▶ Testo in esame
____________________

Liberati gli accessi a otto scuole l’assessore Colantonio: «Stiamo lavorando per ridurre al massimo problemi e disagi»
CHIETI. Il pericolo arriva dal ghiaccio. Strade, marciapiedi, tetti e cornicioni sono assediati da lastre spesse che minacciano soprattutto i passanti. Disagi e paure segnalati al centralino dei vigili del fuoco che ieri ha ricevuto oltre 250 chiamate per interventi di diverso genere.
Telefoni roventi nella caserma di via Masci dove tutte le squadre disponibili sono state dirottate nelle vie centrali e periferiche della città.
Al centralino dei pompieri sono arrivate richieste di intervento per rimuovere le enormi stalattiti di ghiaccio che penzolano dalle grondaie e dai tetti di case private e uffici.
Le situazioni più allarmanti riguardano i quartieri periferici della città. A Madonna del Freddo e a Filippone, il pericolo «caduta ghiaccio» dalle sommità delle case è pressante considerato il numero delle segnalazioni ricevute dai pompieri.

____________________

▶ Attività richiesta 1
Secondo l'articolo sul ghiaccio a Chieti, quante chiamate ha ricevuto ieri il centralino dei vigili del fuoco?
▶ Attività richiesta 2
Ripeti senza alcuna modifica il passo dell'articolo sul ghiaccio a Chieti che si apre con le parole "Le situazioni più" e si chiude con "ricevute dai pompieri.".

(Voci di dati salvate)
____________________

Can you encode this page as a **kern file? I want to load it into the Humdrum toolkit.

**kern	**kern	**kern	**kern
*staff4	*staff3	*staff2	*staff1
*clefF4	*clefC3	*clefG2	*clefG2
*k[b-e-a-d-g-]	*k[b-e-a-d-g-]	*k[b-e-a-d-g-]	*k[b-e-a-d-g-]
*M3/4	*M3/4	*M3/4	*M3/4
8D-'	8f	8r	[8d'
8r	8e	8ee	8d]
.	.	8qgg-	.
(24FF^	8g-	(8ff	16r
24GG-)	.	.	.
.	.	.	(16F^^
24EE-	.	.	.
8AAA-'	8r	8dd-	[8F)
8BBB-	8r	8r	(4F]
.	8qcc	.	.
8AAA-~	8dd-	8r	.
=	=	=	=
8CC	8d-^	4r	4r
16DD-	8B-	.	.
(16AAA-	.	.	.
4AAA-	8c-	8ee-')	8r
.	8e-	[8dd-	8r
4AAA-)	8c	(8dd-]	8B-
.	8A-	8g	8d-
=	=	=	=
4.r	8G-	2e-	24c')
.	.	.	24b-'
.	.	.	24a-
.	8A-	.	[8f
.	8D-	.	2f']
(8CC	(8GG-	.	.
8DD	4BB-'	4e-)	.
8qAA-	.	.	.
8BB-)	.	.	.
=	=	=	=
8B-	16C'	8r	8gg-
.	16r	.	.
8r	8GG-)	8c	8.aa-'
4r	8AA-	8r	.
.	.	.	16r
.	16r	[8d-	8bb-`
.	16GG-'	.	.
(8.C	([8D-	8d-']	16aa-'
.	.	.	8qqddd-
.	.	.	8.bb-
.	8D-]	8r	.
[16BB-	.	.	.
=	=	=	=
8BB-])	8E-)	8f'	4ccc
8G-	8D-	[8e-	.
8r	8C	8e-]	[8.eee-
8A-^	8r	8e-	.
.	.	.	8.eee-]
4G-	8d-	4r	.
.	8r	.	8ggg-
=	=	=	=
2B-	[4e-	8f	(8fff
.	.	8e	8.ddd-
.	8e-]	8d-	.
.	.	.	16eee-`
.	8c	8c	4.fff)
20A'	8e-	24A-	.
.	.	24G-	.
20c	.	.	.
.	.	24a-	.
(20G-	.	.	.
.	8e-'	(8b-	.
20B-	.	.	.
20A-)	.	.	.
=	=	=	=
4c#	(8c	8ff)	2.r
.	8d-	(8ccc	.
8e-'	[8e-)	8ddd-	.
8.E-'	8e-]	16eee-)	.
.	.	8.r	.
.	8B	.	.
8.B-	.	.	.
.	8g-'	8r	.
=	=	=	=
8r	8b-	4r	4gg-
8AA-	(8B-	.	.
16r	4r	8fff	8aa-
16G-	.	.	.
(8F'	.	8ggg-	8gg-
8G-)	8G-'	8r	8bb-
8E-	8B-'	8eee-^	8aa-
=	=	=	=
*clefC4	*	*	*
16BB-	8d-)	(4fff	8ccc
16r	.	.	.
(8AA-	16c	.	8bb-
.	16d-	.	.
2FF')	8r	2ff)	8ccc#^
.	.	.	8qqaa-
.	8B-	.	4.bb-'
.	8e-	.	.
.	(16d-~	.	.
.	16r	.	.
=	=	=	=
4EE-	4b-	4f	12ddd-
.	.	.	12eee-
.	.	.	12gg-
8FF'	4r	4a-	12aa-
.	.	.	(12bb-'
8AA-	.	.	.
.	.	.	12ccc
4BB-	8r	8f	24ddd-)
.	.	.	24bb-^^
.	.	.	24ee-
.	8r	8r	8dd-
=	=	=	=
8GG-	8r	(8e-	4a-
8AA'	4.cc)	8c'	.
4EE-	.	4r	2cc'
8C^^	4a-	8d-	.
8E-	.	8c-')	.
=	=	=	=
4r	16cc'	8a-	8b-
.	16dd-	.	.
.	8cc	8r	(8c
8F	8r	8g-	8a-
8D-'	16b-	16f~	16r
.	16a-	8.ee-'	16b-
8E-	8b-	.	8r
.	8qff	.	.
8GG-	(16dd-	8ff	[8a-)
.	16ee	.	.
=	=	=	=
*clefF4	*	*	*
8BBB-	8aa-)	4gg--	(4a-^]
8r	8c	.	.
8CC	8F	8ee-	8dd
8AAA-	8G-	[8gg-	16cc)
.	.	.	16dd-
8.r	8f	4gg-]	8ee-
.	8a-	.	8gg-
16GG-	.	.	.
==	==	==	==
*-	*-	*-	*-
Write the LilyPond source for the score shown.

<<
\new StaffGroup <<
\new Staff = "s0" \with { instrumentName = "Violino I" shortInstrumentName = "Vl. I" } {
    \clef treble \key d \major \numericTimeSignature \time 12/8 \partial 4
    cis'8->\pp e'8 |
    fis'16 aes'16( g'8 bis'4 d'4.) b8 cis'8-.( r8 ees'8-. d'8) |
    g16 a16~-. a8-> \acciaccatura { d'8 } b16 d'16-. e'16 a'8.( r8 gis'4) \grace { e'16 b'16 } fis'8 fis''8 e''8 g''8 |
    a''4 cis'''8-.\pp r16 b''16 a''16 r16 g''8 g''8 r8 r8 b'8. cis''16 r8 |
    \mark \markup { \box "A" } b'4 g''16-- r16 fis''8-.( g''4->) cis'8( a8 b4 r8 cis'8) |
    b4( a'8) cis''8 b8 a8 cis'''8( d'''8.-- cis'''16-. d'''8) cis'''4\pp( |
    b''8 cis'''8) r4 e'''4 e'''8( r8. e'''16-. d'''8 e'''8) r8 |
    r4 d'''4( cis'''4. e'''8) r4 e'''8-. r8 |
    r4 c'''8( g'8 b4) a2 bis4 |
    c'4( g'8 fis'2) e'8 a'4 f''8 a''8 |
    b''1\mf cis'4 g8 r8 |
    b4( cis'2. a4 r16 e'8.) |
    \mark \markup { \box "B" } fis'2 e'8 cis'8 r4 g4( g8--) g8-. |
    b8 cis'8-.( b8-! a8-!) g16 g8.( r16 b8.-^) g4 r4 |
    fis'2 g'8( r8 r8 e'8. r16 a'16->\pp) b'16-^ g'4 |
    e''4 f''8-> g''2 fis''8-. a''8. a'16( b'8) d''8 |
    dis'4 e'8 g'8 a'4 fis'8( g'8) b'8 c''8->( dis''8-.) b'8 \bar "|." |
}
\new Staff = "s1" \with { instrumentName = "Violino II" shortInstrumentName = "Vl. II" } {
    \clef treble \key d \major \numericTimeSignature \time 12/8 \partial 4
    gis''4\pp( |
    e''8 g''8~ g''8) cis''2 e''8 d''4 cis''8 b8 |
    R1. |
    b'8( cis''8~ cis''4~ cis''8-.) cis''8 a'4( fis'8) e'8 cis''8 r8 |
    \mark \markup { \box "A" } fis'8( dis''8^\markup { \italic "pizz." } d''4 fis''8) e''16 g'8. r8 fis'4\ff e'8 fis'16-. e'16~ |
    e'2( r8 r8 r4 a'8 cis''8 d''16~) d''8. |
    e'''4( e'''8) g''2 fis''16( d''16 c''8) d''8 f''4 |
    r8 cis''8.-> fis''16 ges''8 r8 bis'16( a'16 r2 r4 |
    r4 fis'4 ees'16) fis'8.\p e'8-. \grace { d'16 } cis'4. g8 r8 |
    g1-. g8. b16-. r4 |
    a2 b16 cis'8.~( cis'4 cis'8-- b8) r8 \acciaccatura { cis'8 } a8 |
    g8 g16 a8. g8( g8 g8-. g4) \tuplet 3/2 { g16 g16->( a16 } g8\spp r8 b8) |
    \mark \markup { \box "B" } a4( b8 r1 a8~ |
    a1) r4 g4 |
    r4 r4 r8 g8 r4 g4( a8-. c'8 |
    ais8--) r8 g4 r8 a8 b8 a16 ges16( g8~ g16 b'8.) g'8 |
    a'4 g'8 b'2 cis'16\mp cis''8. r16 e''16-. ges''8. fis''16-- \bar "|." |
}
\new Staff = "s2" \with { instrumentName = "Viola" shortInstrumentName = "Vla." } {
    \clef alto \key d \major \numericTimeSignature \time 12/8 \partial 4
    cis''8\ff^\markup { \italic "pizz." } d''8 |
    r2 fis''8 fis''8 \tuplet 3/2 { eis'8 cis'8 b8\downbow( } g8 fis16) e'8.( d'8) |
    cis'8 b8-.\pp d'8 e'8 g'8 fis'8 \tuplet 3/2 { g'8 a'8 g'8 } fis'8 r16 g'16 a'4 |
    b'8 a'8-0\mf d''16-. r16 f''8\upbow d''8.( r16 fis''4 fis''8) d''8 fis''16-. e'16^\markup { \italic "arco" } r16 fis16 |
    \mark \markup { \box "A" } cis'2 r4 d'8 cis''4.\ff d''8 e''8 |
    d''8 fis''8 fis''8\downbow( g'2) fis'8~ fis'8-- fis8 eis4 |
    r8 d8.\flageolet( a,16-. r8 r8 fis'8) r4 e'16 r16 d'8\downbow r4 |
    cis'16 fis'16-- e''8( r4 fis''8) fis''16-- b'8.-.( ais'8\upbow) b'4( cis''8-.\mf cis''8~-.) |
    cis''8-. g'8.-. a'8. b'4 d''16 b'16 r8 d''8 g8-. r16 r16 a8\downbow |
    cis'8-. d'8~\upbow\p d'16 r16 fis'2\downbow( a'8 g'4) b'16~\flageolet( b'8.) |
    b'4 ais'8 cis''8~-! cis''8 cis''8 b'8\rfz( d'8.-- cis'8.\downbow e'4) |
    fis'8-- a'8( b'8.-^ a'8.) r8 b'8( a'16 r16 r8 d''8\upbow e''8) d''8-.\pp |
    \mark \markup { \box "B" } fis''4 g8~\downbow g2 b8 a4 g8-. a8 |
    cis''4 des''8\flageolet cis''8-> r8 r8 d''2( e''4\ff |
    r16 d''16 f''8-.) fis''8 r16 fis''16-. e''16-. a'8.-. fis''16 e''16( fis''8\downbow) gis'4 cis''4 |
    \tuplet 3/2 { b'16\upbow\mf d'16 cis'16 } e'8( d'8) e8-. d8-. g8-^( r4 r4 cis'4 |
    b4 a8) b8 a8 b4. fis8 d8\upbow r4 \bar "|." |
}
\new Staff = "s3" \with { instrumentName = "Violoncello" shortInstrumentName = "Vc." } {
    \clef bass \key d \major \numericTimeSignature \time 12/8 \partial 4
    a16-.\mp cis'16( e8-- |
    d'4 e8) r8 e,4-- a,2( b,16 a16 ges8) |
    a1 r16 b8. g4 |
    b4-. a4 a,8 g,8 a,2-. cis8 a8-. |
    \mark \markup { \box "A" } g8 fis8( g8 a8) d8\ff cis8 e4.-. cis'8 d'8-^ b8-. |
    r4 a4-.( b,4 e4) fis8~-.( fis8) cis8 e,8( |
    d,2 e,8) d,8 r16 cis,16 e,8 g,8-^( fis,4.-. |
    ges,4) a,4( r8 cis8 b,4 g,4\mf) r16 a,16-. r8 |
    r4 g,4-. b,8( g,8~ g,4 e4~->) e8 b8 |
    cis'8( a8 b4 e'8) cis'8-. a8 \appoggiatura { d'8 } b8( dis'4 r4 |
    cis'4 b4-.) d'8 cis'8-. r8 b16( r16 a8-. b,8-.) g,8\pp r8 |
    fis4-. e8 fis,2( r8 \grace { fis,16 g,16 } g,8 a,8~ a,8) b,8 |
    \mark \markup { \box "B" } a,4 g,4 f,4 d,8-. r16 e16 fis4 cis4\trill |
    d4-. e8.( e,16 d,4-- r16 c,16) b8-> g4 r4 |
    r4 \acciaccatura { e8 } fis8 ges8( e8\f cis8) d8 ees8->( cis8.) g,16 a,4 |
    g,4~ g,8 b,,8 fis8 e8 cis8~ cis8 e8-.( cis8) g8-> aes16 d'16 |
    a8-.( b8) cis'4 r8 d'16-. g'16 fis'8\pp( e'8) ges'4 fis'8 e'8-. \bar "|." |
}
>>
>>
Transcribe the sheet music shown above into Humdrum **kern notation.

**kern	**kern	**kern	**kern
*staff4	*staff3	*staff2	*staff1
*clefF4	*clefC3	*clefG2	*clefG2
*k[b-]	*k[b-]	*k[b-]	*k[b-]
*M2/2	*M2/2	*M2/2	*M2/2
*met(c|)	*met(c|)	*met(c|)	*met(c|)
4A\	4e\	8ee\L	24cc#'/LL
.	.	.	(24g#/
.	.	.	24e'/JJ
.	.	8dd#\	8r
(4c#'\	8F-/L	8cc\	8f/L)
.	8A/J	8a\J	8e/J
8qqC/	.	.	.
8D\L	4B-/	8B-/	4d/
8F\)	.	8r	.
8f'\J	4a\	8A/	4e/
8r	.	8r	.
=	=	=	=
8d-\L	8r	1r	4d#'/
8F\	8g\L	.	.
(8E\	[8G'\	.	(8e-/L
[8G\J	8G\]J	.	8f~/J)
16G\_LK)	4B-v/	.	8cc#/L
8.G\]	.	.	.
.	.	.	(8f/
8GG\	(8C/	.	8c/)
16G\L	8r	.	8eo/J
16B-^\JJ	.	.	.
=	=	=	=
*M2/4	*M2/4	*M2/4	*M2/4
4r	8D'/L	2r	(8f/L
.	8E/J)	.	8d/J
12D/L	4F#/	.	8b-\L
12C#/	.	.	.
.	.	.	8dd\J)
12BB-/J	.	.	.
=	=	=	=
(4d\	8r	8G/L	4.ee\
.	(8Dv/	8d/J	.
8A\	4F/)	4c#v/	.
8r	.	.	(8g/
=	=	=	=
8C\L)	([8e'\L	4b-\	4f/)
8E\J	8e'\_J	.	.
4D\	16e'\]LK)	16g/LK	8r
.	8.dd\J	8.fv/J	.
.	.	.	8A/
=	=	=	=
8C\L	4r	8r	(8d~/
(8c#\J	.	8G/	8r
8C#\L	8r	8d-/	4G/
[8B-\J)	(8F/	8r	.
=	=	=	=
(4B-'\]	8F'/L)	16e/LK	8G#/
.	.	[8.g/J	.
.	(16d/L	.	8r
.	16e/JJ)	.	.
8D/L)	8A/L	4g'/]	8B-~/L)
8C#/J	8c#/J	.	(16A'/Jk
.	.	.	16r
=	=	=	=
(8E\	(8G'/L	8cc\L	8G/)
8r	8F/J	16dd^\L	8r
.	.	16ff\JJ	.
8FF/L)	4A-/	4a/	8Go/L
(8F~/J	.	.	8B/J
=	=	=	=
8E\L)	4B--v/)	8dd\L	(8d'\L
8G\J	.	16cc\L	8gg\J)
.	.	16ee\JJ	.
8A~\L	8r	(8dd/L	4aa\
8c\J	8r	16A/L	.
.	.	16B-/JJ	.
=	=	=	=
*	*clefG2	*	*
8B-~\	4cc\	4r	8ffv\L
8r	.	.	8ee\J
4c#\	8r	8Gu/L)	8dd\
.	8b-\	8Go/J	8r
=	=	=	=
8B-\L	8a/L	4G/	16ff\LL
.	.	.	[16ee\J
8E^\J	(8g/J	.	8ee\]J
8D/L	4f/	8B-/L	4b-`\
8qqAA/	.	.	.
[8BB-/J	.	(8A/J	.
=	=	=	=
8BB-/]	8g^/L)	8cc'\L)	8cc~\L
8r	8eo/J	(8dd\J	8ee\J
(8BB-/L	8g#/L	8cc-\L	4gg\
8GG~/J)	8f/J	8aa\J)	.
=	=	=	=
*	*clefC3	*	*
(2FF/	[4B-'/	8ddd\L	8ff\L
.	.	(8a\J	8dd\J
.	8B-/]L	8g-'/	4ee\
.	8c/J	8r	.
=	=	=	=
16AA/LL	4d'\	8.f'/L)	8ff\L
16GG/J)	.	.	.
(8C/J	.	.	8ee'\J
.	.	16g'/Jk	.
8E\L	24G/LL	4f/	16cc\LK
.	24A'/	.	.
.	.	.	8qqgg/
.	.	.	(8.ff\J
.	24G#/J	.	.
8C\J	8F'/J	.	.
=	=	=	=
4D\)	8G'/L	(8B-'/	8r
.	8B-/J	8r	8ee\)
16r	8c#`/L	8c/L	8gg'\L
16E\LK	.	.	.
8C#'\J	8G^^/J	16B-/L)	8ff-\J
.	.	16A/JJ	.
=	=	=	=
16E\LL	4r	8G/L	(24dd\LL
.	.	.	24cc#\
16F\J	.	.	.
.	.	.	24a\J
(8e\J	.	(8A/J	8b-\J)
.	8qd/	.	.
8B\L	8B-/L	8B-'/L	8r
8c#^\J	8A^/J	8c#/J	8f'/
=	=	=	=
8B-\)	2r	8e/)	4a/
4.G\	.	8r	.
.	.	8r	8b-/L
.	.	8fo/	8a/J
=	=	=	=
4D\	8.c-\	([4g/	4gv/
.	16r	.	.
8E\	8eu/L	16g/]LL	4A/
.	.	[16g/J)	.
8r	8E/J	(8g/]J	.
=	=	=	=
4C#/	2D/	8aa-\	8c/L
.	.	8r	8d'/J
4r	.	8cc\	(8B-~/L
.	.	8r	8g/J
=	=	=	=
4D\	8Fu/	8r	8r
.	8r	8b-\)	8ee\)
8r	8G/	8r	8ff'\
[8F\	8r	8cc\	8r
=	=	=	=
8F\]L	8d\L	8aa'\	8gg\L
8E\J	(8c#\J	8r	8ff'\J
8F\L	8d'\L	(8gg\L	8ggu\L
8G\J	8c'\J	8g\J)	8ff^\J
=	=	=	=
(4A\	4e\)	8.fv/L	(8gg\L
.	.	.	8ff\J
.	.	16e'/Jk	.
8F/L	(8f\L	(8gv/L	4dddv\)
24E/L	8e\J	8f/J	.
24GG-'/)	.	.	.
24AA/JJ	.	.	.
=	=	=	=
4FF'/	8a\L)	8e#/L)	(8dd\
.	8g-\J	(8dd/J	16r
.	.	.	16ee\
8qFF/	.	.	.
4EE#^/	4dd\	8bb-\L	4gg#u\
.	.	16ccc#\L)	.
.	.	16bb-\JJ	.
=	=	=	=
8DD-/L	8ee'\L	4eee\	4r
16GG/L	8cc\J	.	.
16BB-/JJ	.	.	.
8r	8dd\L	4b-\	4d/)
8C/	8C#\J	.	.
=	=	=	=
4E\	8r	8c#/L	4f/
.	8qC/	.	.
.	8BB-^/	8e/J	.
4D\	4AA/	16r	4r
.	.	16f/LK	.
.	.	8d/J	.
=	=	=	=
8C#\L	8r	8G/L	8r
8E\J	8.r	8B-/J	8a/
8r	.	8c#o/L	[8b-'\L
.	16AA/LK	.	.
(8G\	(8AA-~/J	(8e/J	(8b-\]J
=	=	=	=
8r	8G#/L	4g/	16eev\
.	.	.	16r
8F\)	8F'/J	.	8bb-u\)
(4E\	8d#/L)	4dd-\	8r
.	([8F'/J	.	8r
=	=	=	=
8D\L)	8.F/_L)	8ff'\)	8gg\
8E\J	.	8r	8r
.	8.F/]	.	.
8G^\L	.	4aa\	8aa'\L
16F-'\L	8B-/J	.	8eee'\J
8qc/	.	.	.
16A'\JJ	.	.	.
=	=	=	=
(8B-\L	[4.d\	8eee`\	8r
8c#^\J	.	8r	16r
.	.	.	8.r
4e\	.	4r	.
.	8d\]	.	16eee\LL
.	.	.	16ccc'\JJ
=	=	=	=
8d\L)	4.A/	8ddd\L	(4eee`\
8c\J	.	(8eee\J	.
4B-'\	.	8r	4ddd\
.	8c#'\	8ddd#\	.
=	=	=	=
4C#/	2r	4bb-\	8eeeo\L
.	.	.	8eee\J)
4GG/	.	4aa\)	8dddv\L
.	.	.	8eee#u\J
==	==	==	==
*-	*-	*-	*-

____________________

▶ Risposta attesa 1
Oltre 250 chiamate.

▶ Risposta attesa 2
Le situazioni più allarmanti riguardano i quartieri periferici della città. A Madonna del Freddo e a Filippone, il pericolo «caduta ghiaccio» dalle sommità delle case è pressante considerato il numero delle segnalazioni ricevute dai pompieri.